In data odierna i militari del Nucleo Operativo di Castello di Cisterna hanno dato esecuzione a un’ordinanza di applicazione di misura cautelare personale di custodia in carcere – emessa dal G.I.P. dei Tribunale di Napoli su richiesta della locale Direzione Distrettuale Antimafia – nei confronti di due indagati, ritenuti gravemente indiziati, in concorso tra loro e con i collaboratori di giustizia Cristiano Piezzo, Massimo Pelliccia e Tommaso Schisa, del reato di “scambio elettorale politico-mafioso” ed anche di “corruzione elettorale aggravata dal metodo mafioso”, commessi a Marigliano, dall’ottobre 2014 al giugno 2015.

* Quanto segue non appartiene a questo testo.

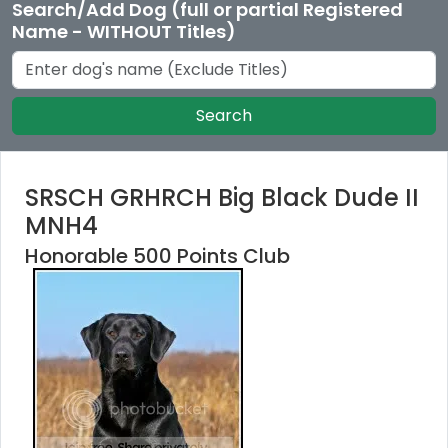
Search/Add Dog (full or partial Registered
Name - WITHOUT Titles)
Search
SRSCH GRHRCH Big Black Dude II
MNH4
Honorable 500 Points Club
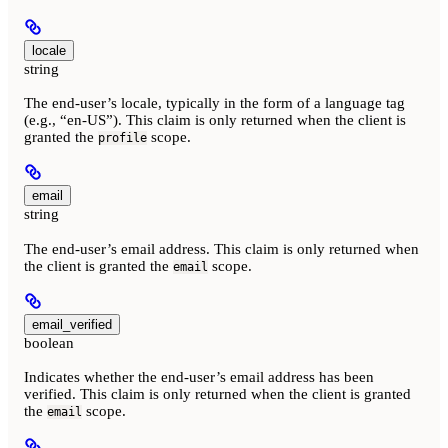
locale
string
The end-user’s locale, typically in the form of a language tag
(e.g., “en-US”). This claim is only returned when the client is
granted the
scope.
profile
email
string
The end-user’s email address. This claim is only returned when
the client is granted the
scope.
email
email_verified
boolean
Indicates whether the end-user’s email address has been
verified. This claim is only returned when the client is granted
the
scope.
email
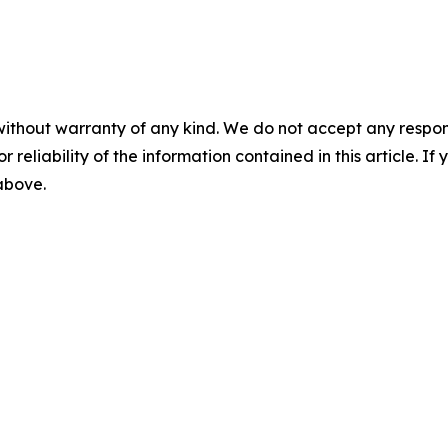
without warranty of any kind. We do not accept any responsib
r reliability of the information contained in this article. I
 above.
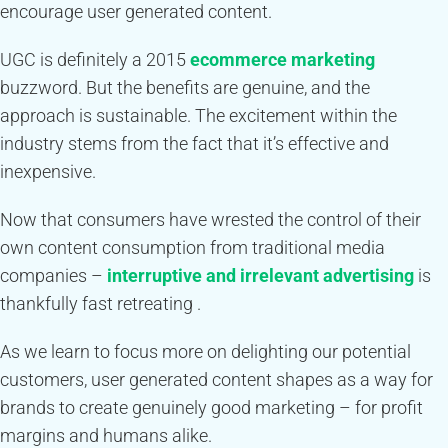
encourage user generated content.
UGC is definitely a 2015
ecommerce marketing
buzzword. But the benefits are genuine, and the
approach is sustainable. The excitement within the
industry stems from the fact that it’s effective and
inexpensive.
Now that consumers have wrested the control of their
own content consumption from traditional media
companies –
interruptive and irrelevant advertising
is
thankfully fast retreating .
As we learn to focus more on delighting our potential
customers, user generated content shapes as a way for
brands to create genuinely good marketing – for profit
margins and humans alike.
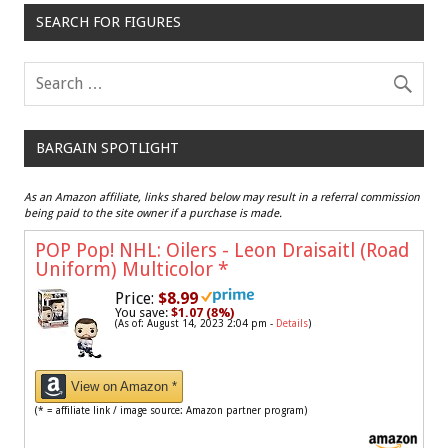
SEARCH FOR FIGURES
BARGAIN SPOTLIGHT
As an Amazon affiliate, links shared below may result in a referral commission
being paid to the site owner if a purchase is made.
POP Pop! NHL: Oilers - Leon Draisaitl (Road
Uniform) Multicolor
*
Price:
$8.99
You save:
$1.07 (8%)
(As of: August 14, 2023 2:04 pm -
Details
)
View on Amazon *
(* = affiliate link / image source: Amazon partner program)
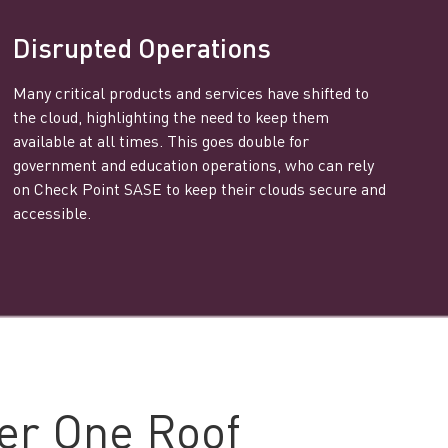
Disrupted Operations
Many critical products and services have shifted to
the cloud, highlighting the need to keep them
available at all times. This goes double for
government and education operations, who can rely
on Check Point SASE to keep their clouds secure and
accessible.
er One Roof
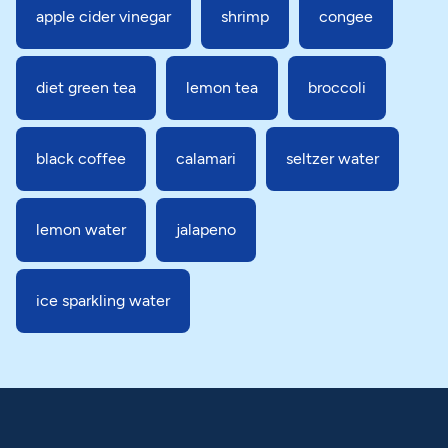
apple cider vinegar
shrimp
congee
diet green tea
lemon tea
broccoli
black coffee
calamari
seltzer water
lemon water
jalapeno
ice sparkling water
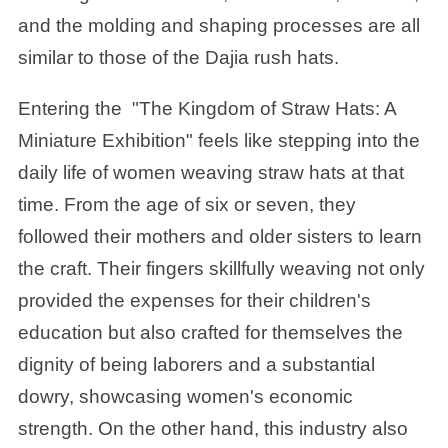
and the molding and shaping processes are all
similar to those of the Dajia rush hats.
Entering the
"The Kingdom of Straw Hats: A
Miniature Exhibition
" feels like stepping into the
daily life of women weaving straw hats at that
time. From the age of six or seven, they
followed their mothers and older sisters to learn
the craft. Their fingers skillfully weaving not only
provided the expenses for their children's
education but also crafted for themselves the
dignity of being laborers and a substantial
dowry, showcasing women's economic
strength. On the other hand, this industry also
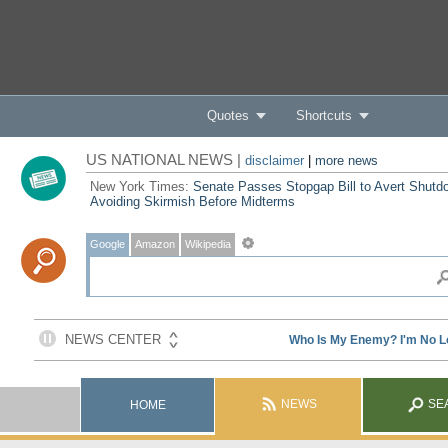
Quotes
Shortcuts
US NATIONAL NEWS |
disclaimer
|
more news
New York Times:
Senate Passes Stopgap Bill to Avert Shutd
Avoiding Skirmish Before Midterms
Google
Amazon
Wikipedia
NEWS
SE
HOME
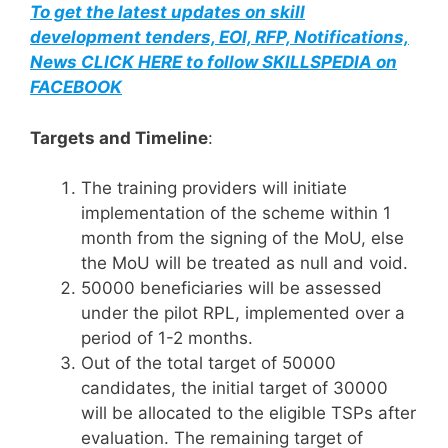
To get the latest updates on skill
development tenders, EOI, RFP, Notifications,
News CLICK HERE to follow SKILLSPEDIA on
FACEBOOK
Targets and Timeline
:
The training providers will initiate
implementation of the scheme within 1
month from the signing of the MoU, else
the MoU will be treated as null and void.
50000 beneficiaries will be assessed
under the pilot RPL, implemented over a
period of 1-2 months.
Out of the total target of 50000
candidates, the initial target of 30000
will be allocated to the eligible TSPs after
evaluation. The remaining target of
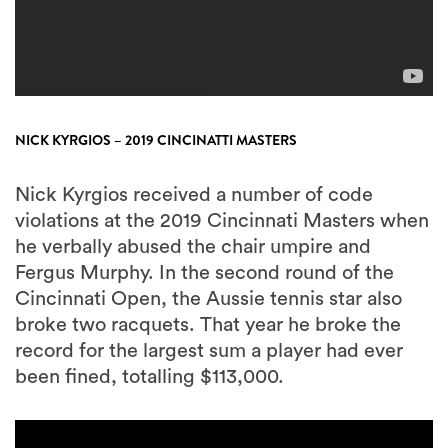
NICK KYRGIOS – 2019 CINCINATTI MASTERS
Nick Kyrgios received a number of code
violations at the 2019 Cincinnati Masters when
he verbally abused the chair umpire and
Fergus Murphy. In the second round of the
Cincinnati Open, the Aussie tennis star also
broke two racquets. That year he broke the
record for the largest sum a player had ever
been fined, totalling $113,000.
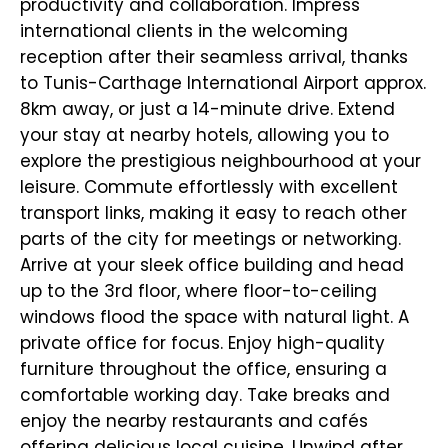
productivity and collaboration. Impress
international clients in the welcoming
reception after their seamless arrival, thanks
to Tunis-Carthage International Airport approx.
8km away, or just a 14-minute drive. Extend
your stay at nearby hotels, allowing you to
explore the prestigious neighbourhood at your
leisure. Commute effortlessly with excellent
transport links, making it easy to reach other
parts of the city for meetings or networking.
Arrive at your sleek office building and head
up to the 3rd floor, where floor-to-ceiling
windows flood the space with natural light. A
private office for focus. Enjoy high-quality
furniture throughout the office, ensuring a
comfortable working day. Take breaks and
enjoy the nearby restaurants and cafés
offering delicious local cuisine. Unwind after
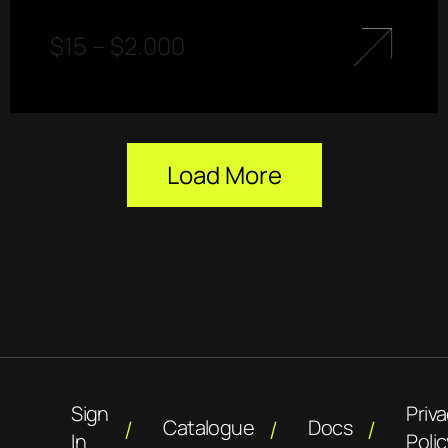
$
15
–
$
2.000
Load More
Sign
Priv
Catalogue
Docs
In
Polic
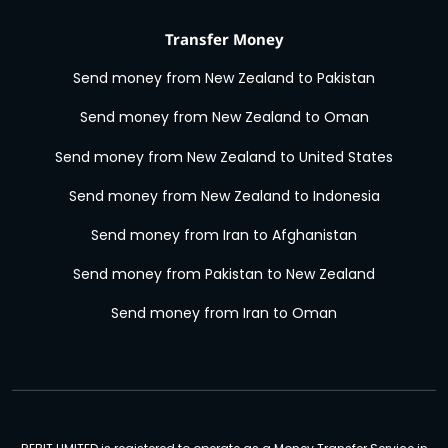
Transfer Money
Send money from New Zealand to Pakistan
Send money from New Zealand to Oman
Send money from New Zealand to United States
Send money from New Zealand to Indonesia
Send money from Iran to Afghanistan
Send money from Pakistan to New Zealand
Send money from Iran to Oman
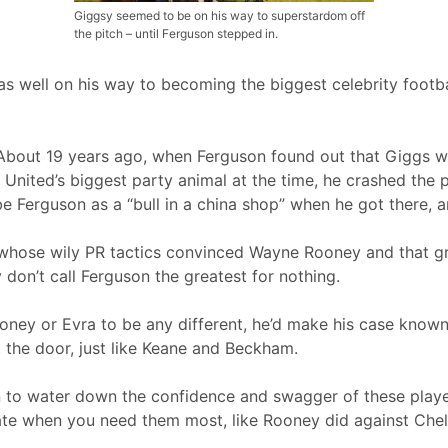
Giggsy seemed to be on his way to superstardom off
the pitch – until Ferguson stepped in.
 well on his way to becoming the biggest celebrity footbal
 About 19 years ago, when Ferguson found out that Giggs w
United’s biggest party animal at the time, he crashed the 
be Ferguson as a “bull in a china shop” when he got there, 
 whose wily PR tactics convinced Wayne Rooney and that gr
 don’t call Ferguson the greatest for nothing.
ney or Evra to be any different, he’d make his case known.
t the door, just like Keane and Beckham.
 to water down the confidence and swagger of these playe
late when you need them most, like Rooney did against Chel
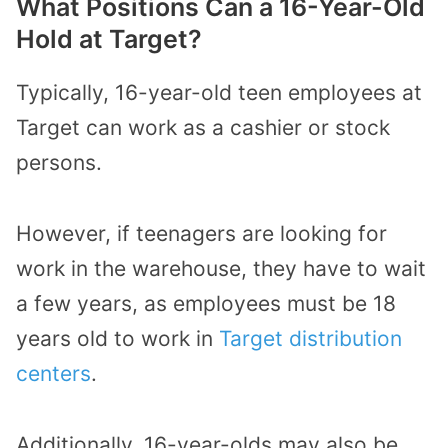
What Positions Can a 16-Year-Old
Hold at Target?
Typically, 16-year-old teen employees at
Target can work as a cashier or stock
persons.
However, if teenagers are looking for
work in the warehouse, they have to wait
a few years, as employees must be 18
years old to work in
Target distribution
centers
.
Additionally, 16-year-olds may also be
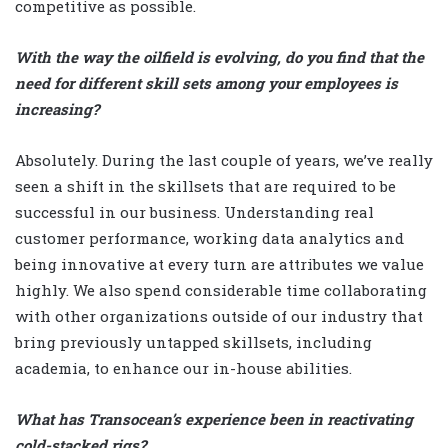
competitive as possible.
With the way the oilfield is evolving, do you find that the
need for different skill sets among your employees is
increasing?
Absolutely. During the last couple of years, we’ve really
seen a shift in the skillsets that are required to be
successful in our business. Understanding real
customer performance, working data analytics and
being innovative at every turn are attributes we value
highly. We also spend considerable time collaborating
with other organizations outside of our industry that
bring previously untapped skillsets, including
academia, to enhance our in-house abilities.
What has Transocean’s experience been in reactivating
cold-stacked rigs?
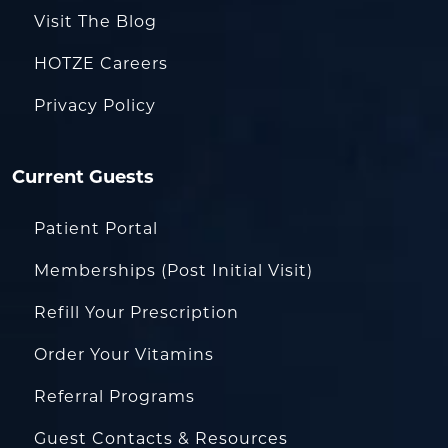
Visit The Blog
HOTZE Careers
Privacy Policy
Current Guests
Patient Portal
Memberships (Post Initial Visit)
Refill Your Prescription
Order Your Vitamins
Referral Programs
Guest Contacts & Resources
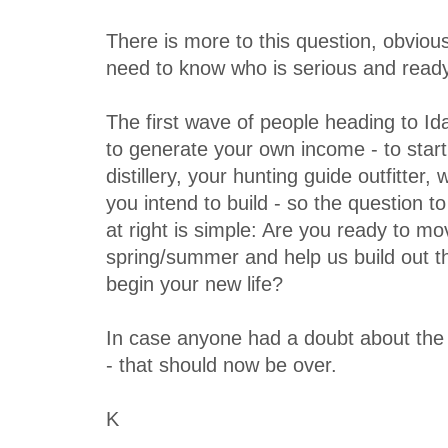
There is more to this question, obvious
need to know who is serious and ready
The first wave of people heading to Id
to generate your own income - to start
distillery, your hunting guide outfitter
you intend to build - so the question t
at right is simple: Are you ready to mo
spring/summer and help us build out 
begin your new life?
In case anyone had a doubt about the r
- that should now be over.
K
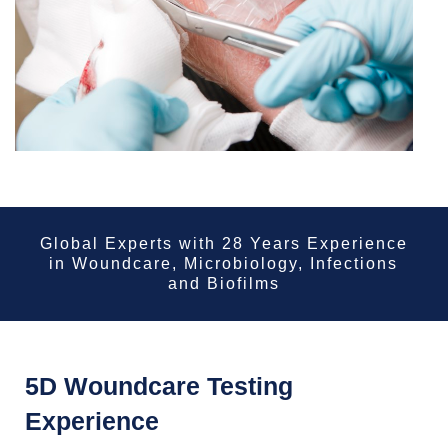
Global Experts with 28 Years Experience
in Woundcare, Microbiology, Infections
and Biofilms
5D Woundcare Testing
Experience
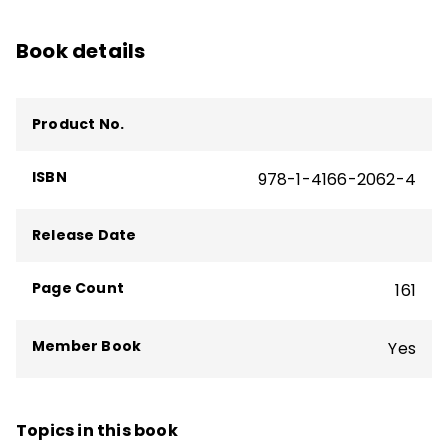
curriculum design as well as books such as
Book details
Microlearning in the K–12 Classroom
,
Student Learning Communities
, and
Your
Students, My Students, Our Students
.
Product No.
ISBN
978-1-4166-2062-4
Release Date
Page Count
161
Member Book
Yes
Topics in this book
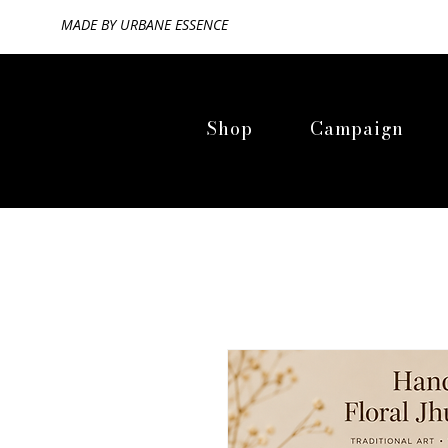
MADE BY
URBANE ESSENCE
Shop
Campaign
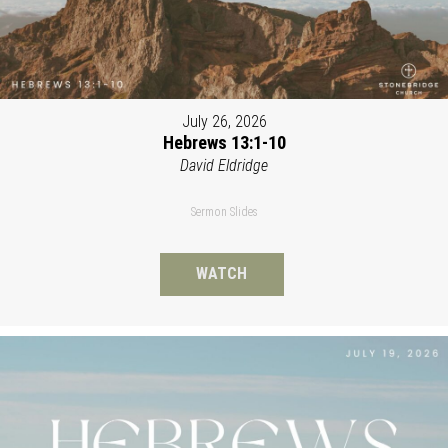
July 26, 2026
Hebrews 13:1-10
David Eldridge
Sermon Slides
WATCH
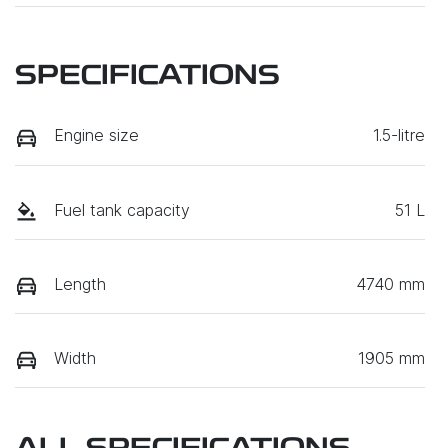
SPECIFICATIONS
Engine size
1.5-litre
Fuel tank capacity
51 L
Length
4740 mm
Width
1905 mm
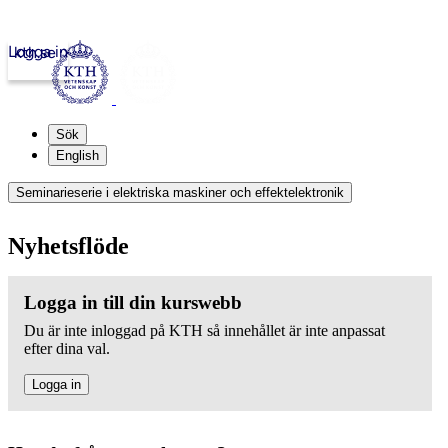
Logga in
kth.se
Sök
English
Seminarieserie i elektriska maskiner och effektelektronik
Nyhetsflöde
Logga in till din kurswebb
Du är inte inloggad på KTH så innehållet är inte anpassat
efter dina val.
Logga in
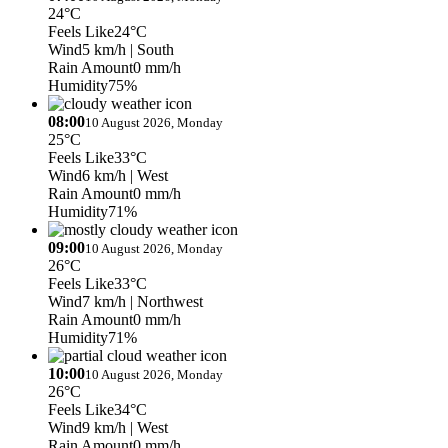
24°C
Feels Like
24°C
Wind
5 km/h
| South
Rain Amount
0 mm/h
Humidity
75%
08:00
10 August 2026, Monday
25°C
Feels Like
33°C
Wind
6 km/h
| West
Rain Amount
0 mm/h
Humidity
71%
09:00
10 August 2026, Monday
26°C
Feels Like
33°C
Wind
7 km/h
| Northwest
Rain Amount
0 mm/h
Humidity
71%
10:00
10 August 2026, Monday
26°C
Feels Like
34°C
Wind
9 km/h
| West
Rain Amount
0 mm/h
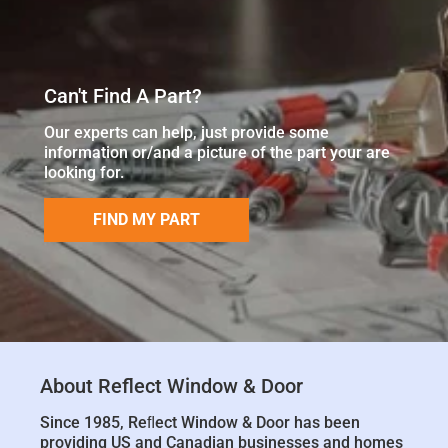
Can't Find A Part?
Our experts can help, just provide some
information or/and a picture of the part your are
looking for.
FIND MY PART
About Reflect Window & Door
Since 1985, Reﬂect Window & Door has been
providing US and Canadian businesses and homes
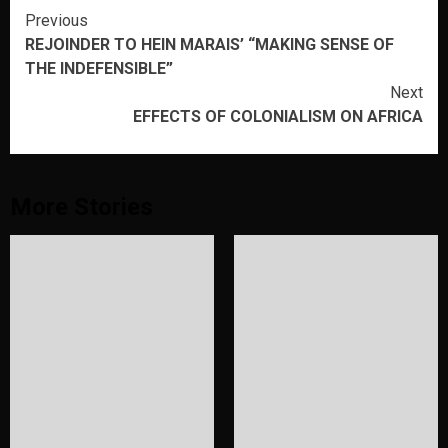
Continue
Previous
REJOINDER TO HEIN MARAIS’ “MAKING SENSE OF
Reading
THE INDEFENSIBLE”
Next
EFFECTS OF COLONIALISM ON AFRICA
More Stories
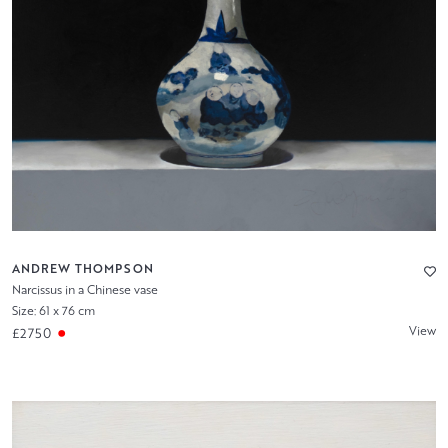
ANDREW THOMPSON
Narcissus in a Chinese vase
Size: 61 x 76 cm
View
£2750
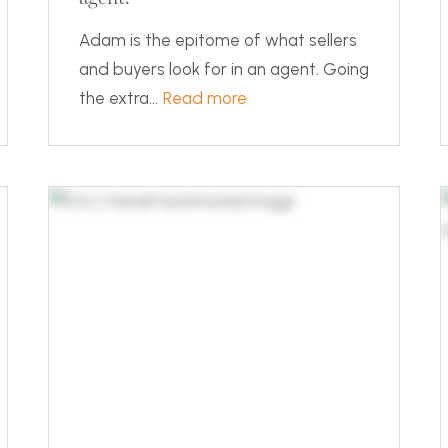
Adam is the epitome of what sellers
and buyers look for in an agent. Going
the extra...
Read more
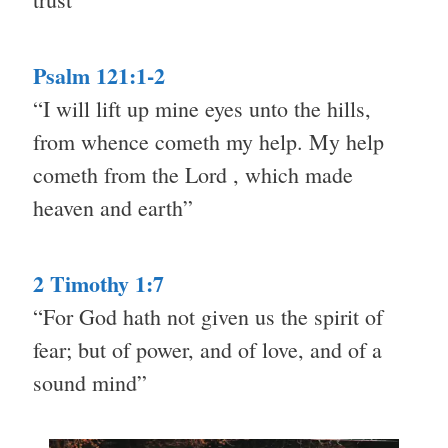
Psalm 121:1-2
“I will lift up mine eyes unto the hills,
from whence cometh my help. My help
cometh from the Lord , which made
heaven and earth”
2 Timothy 1:7
“For God hath not given us the spirit of
fear; but of power, and of love, and of a
sound mind”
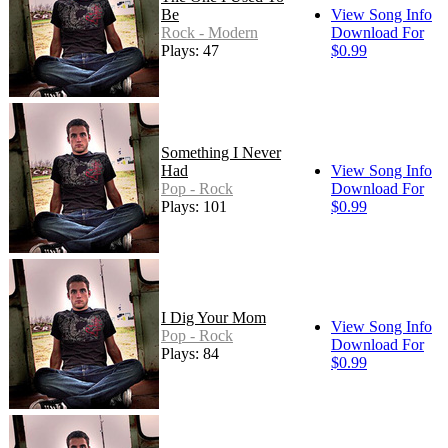
Be
View Song Info
Rock - Modern
Download For
Plays: 47
$0.99
Something I Never
Had
View Song Info
Pop - Rock
Download For
Plays: 101
$0.99
I Dig Your Mom
View Song Info
Pop - Rock
Download For
Plays: 84
$0.99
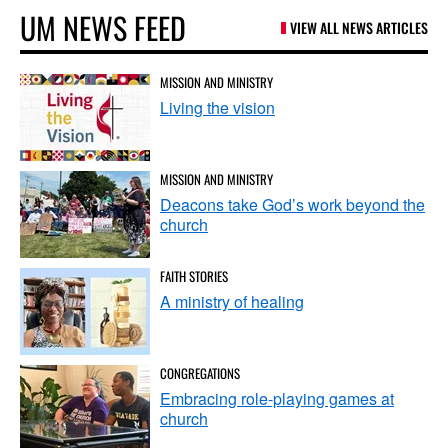
UM NEWS FEED
VIEW ALL NEWS ARTICLES
MISSION AND MINISTRY
Living the vision
MISSION AND MINISTRY
Deacons take God’s work beyond the
church
FAITH STORIES
A ministry of healing
CONGREGATIONS
Embracing role-playing games at
church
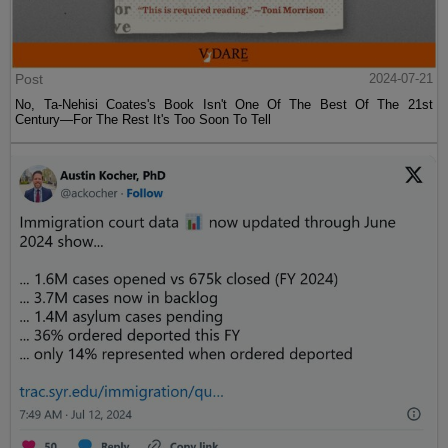
Post
2024-07-21
No, Ta-Nehisi Coates's Book Isn't One Of The Best Of The 21st
Century—For The Rest It's Too Soon To Tell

I due indagati sono Antonio Carpino, avvocato penalista e sindaco in carica del Comune di Marigliano, e Luigi Esposito, detto “lo sciamarro”, stimato essere il reggente del cosiddetto clan dei mariglianesi e attualmente detenuto in regime di 41 bis.
Carpino, esponente del Pd, è stato di recente ricandidato dai Dem alla guida del Comune, un grosso centro in provincia di Napoli.
Il Pd Napoli commenta la notizia dell’arresto con una nota: “La notizia dell’arresto di Antonio Carpino ci colpisce duramente: nessuno avrebbe immaginato i fatti che lo hanno determinato. Abbiamo totale fiducia nella magistratura e siamo certi che svolgerà con rapidità il suo lavoro di approfondimento delle accuse, anche alla luce della ricostruzione alternativa degli elementi che il sindaco Carpino, come pure auspichiamo, fornirà. Ci aspettiamo che tale ricostruzione possa chiarire le gravissime contestazioni che oggi gli sono mosse”.
Quando il boss Luigi Esposito detto ‘o sciamarro, uomo del clan Mazzarella a Marigliano, decise nel 2015 di organizzare la scissione dal suo stesso clan per prendersi tutta l’area, aveva ben chiaro il destino dei suoi ex affiliati diventati collaboratori di giustizia: Cristiano Piezzo che un tempo era il suo braccio destro, molto vicino al gruppo Autore, mentre Massimiliano Pelliccia era il cognato. O’ sciamarro ordinò la morte delle due pedine cruciali del clan, temendone palesemente le rivelazioni, una volta appresa la notizia del loro pentimento, ma non fece in tempo a concretizzare il piano criminale finalizzato ad uccidere i suoi ex gregari, perchè fu arrestato. Un’altra stangata, lo sciamarro l’ha ricevuta da un altro elemento importante della famiglia: Tommaso Schisa, il marito di sua figlia, nonchè figlio dell’ex Sarno Roberto Schisa e della Pazzignana del Rione De Gasperi di Ponticelli Luisa De Stefano, condannata di recente all’ergastolo insieme ad altre 7 persone per l’omicidio del boss dei Barbudos Raffaele Cepparulo, in cui perse la vita anche il 19enne Ciro Colonna, vittima innocente della criminalità.
Tommaso Schisa, detto ‘o muccusiello, è stato per diversi anni il tuttofare dello sciamarro, nonchè l’anello di congiunzione tra il clan retto dalla madre, in seguito all’arresto del padre, e l’organizzazione capeggiata dal suocero.
Per questo motivo, il pentimento del giovane, maturato meno di un anno fa, aveva destato non poco timore, non solo tra le compagini camorristiche di Napoli est, ma anche nell’entroterra vesuviano, nella zona di stretta competenza di quel suocero sul quale, le dichiarazioni rese da Schisa e da altri due collaboratori di giustizia, hanno riacceso nuovamente i riflettori degli inquirenti.